The lines of the records that include "powerful" should all be copied.

════════════════

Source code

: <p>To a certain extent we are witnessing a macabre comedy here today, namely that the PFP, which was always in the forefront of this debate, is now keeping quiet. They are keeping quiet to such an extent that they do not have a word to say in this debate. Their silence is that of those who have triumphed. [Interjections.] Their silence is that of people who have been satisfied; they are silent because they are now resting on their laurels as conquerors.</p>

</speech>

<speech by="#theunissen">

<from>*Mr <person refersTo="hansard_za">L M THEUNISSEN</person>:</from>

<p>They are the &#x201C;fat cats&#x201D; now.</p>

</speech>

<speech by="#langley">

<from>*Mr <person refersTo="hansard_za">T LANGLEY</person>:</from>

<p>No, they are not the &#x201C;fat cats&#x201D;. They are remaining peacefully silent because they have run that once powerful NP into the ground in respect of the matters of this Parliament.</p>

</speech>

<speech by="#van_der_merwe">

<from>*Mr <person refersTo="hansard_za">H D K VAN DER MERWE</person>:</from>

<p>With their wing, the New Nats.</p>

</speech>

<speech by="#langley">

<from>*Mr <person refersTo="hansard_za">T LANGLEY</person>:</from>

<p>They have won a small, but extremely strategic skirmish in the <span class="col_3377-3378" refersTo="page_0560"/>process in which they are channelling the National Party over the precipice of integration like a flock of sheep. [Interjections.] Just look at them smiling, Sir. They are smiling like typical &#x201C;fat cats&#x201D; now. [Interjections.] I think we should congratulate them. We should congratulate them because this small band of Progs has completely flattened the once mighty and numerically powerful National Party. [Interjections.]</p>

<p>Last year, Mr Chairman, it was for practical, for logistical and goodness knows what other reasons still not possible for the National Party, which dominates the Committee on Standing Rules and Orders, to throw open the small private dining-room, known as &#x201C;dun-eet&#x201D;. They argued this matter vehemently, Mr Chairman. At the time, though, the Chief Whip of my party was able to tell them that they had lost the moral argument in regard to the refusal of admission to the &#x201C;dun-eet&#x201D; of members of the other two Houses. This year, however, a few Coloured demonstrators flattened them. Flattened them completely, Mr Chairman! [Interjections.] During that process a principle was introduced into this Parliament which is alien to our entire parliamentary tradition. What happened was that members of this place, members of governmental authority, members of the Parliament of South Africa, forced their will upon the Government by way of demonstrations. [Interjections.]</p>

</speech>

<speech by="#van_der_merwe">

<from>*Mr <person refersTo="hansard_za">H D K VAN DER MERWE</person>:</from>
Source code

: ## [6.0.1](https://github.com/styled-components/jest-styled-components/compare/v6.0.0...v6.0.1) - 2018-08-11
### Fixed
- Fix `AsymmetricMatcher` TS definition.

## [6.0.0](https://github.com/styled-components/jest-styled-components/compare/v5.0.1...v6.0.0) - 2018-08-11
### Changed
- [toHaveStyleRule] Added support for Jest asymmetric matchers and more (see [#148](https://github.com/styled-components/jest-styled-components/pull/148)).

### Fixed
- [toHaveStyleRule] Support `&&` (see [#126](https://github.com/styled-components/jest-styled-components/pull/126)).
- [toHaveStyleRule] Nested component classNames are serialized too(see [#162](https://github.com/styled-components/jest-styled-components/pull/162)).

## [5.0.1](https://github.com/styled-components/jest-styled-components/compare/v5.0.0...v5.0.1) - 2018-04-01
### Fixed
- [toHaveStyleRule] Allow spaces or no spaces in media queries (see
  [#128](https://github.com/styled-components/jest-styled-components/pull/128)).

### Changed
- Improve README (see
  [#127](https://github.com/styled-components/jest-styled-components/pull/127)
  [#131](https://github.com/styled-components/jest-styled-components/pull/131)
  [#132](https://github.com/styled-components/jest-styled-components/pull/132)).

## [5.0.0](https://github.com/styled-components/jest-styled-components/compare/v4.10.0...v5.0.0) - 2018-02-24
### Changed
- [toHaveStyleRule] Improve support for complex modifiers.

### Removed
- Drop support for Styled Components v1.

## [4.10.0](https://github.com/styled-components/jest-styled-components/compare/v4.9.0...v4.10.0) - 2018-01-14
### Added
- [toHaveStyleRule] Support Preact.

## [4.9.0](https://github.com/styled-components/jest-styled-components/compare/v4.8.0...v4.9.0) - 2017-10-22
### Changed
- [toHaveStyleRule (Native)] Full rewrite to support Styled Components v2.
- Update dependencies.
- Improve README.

════════════════

ANSWER BOX:
<p>No, they are not the &#x201C;fat cats&#x201D;. They are remaining peacefully silent because they have run that once powerful NP into the ground in respect of the matters of this Parliament.</p>
<p>They have won a small, but extremely strategic skirmish in the <span class="col_3377-3378" refersTo="page_0560"/>process in which they are channelling the National Party over the precipice of integration like a flock of sheep. [Interjections.] Just look at them smiling, Sir. They are smiling like typical &#x201C;fat cats&#x201D; now. [Interjections.] I think we should congratulate them. We should congratulate them because this small band of Progs has completely flattened the once mighty and numerically powerful National Party. [Interjections.]</p>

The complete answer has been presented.